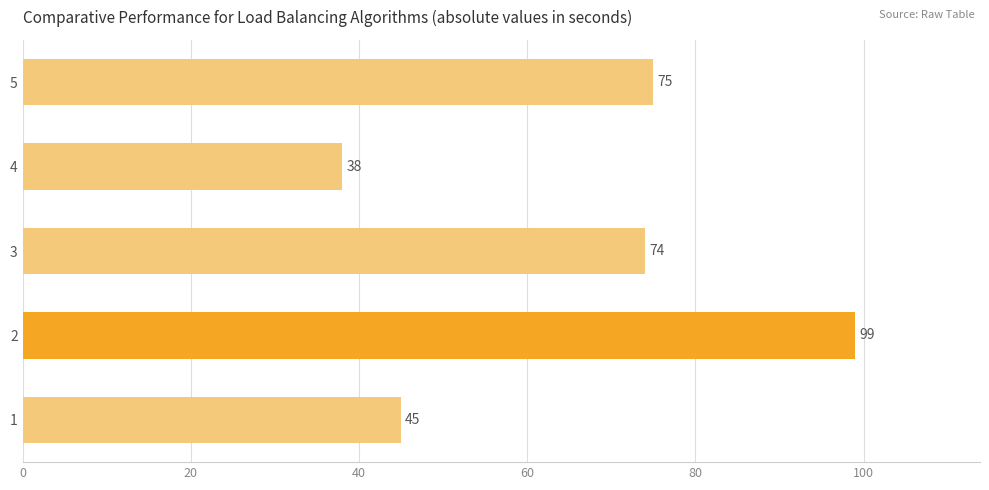

Which label corresponds to the smallest value in the chart?

4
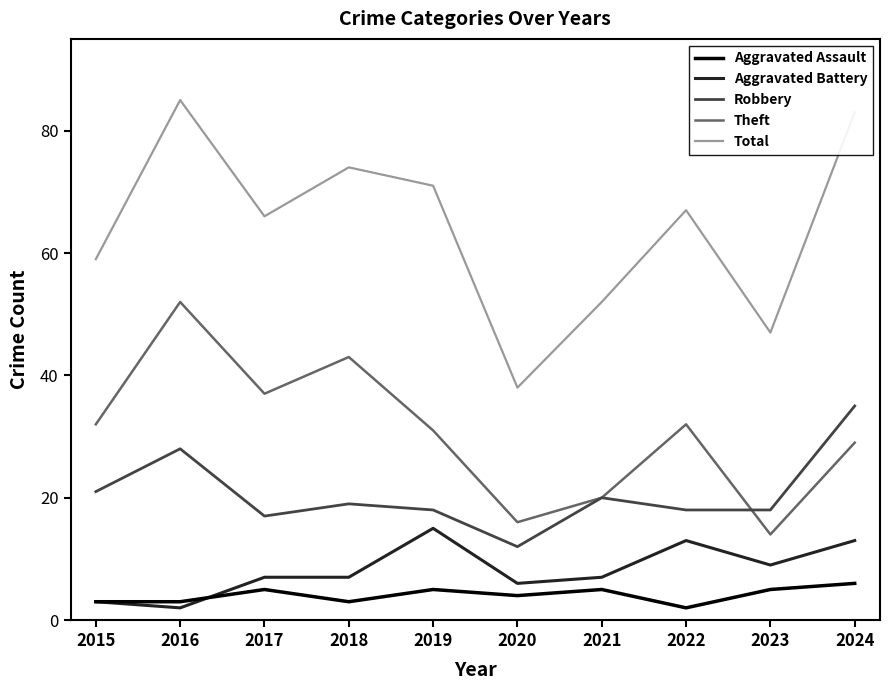

At 2019, list the series in order from smallest to largest.

Aggravated Assault, Aggravated Battery, Robbery, Theft, Total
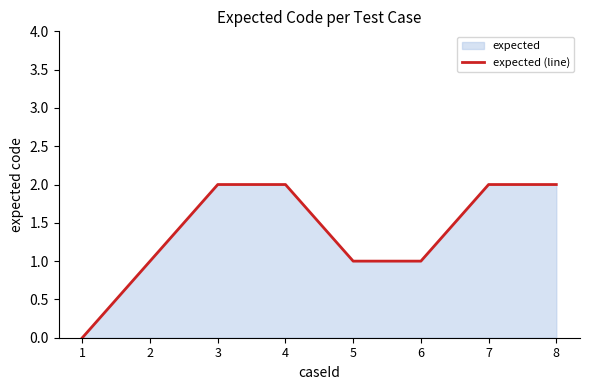

How many series are shown in this chart?

1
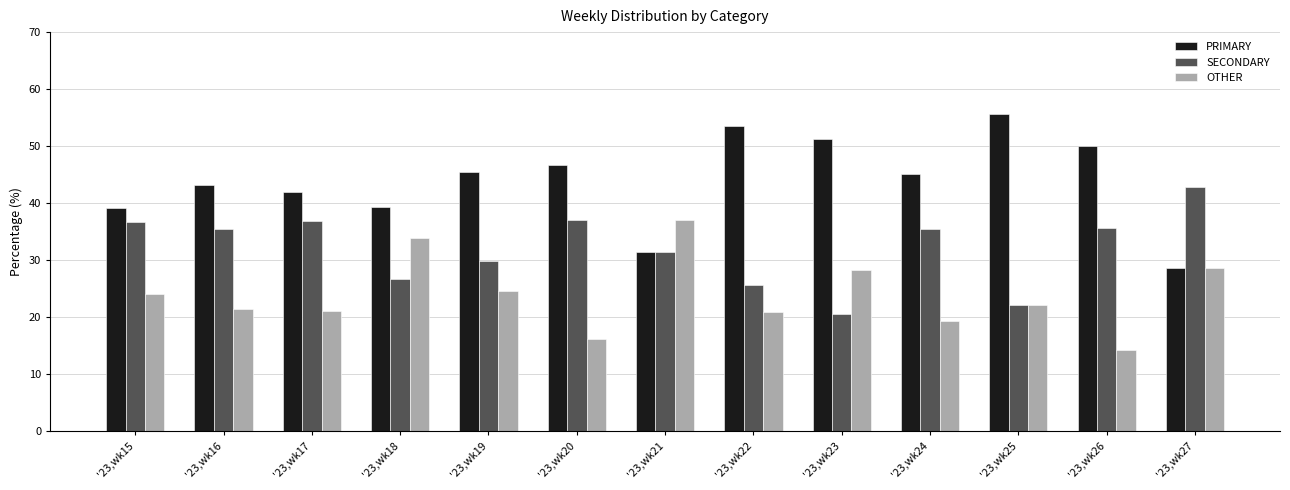

How many values in the SECONDARY series exceed 35?

7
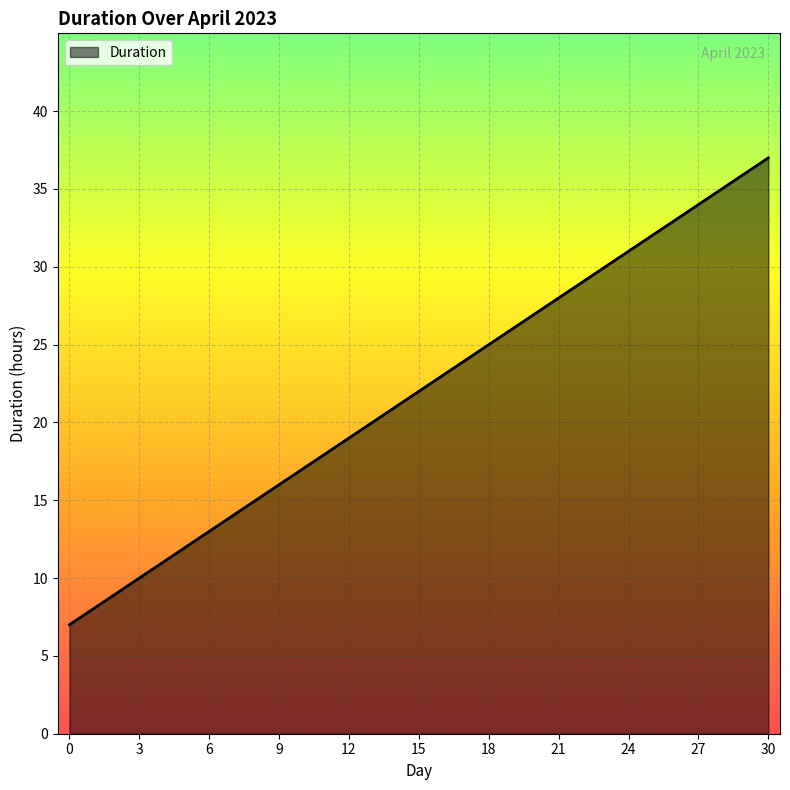

What is the difference between the maximum and minimum values?

30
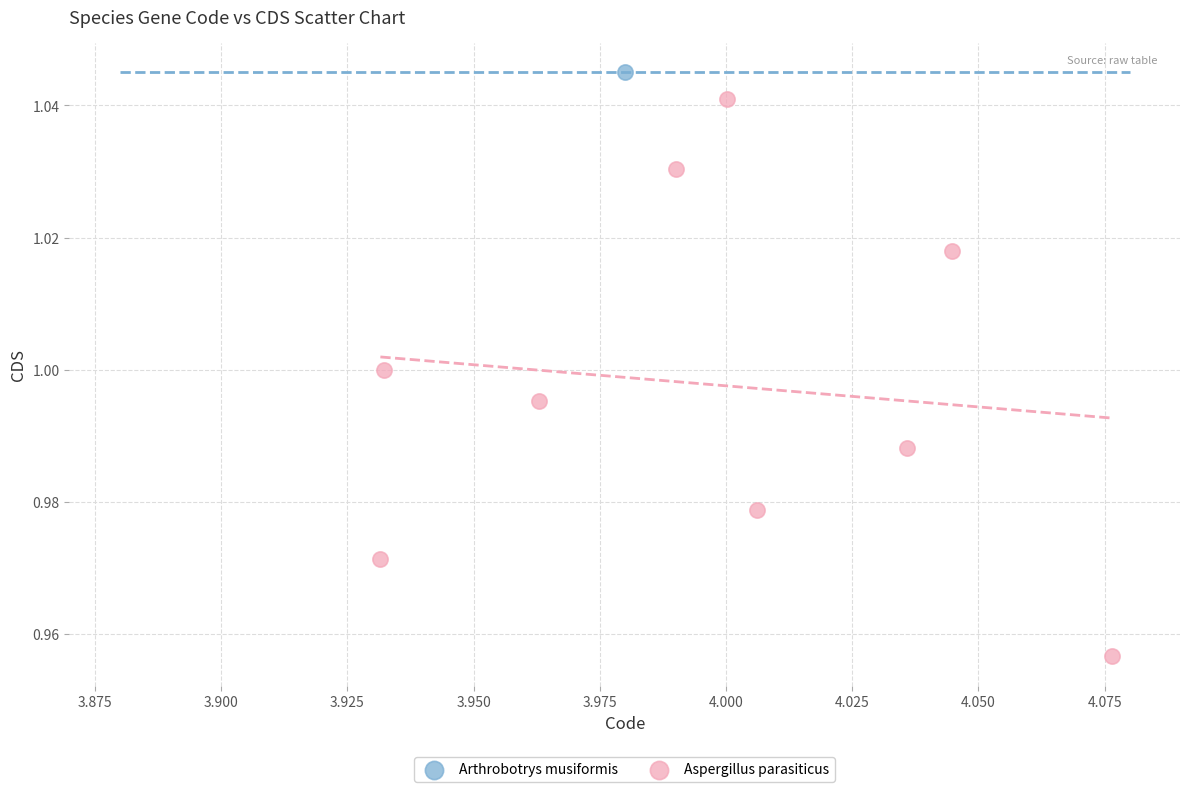

What are all the series names shown in the legend?

Arthrobotrys musiformis, Aspergillus parasiticus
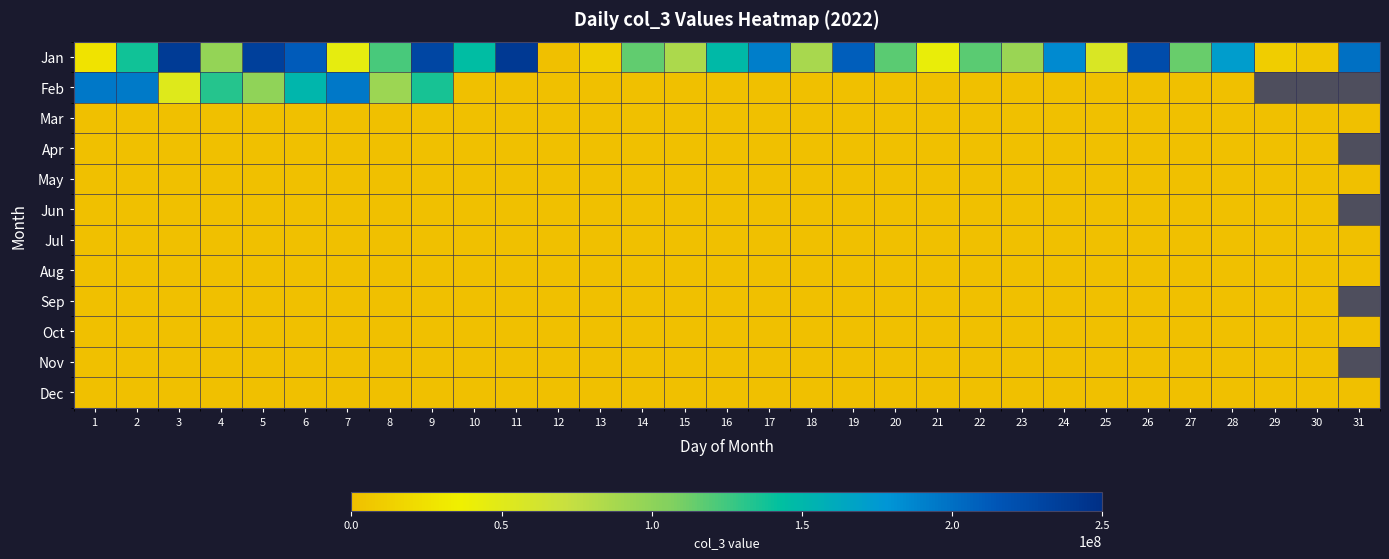

Which category has the lowest value across all series?

10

● ● ● ● ●

Update the listing above by changing every "chart" to "graph" and leaving everything else as it is. Omit the pictures from your answer.

= Output for this exercise =
Which label corresponds to the smallest value in the graph?

4

At 2019, list the series in order from smallest to largest.

Aggravated Assault, Aggravated Battery, Robbery, Theft, Total

How many series are shown in this graph?

1

How many values in the SECONDARY series exceed 35?

7

What is the difference between the maximum and minimum values?

30

What are all the series names shown in the legend?

Arthrobotrys musiformis, Aspergillus parasiticus

Which category has the lowest value across all series?

10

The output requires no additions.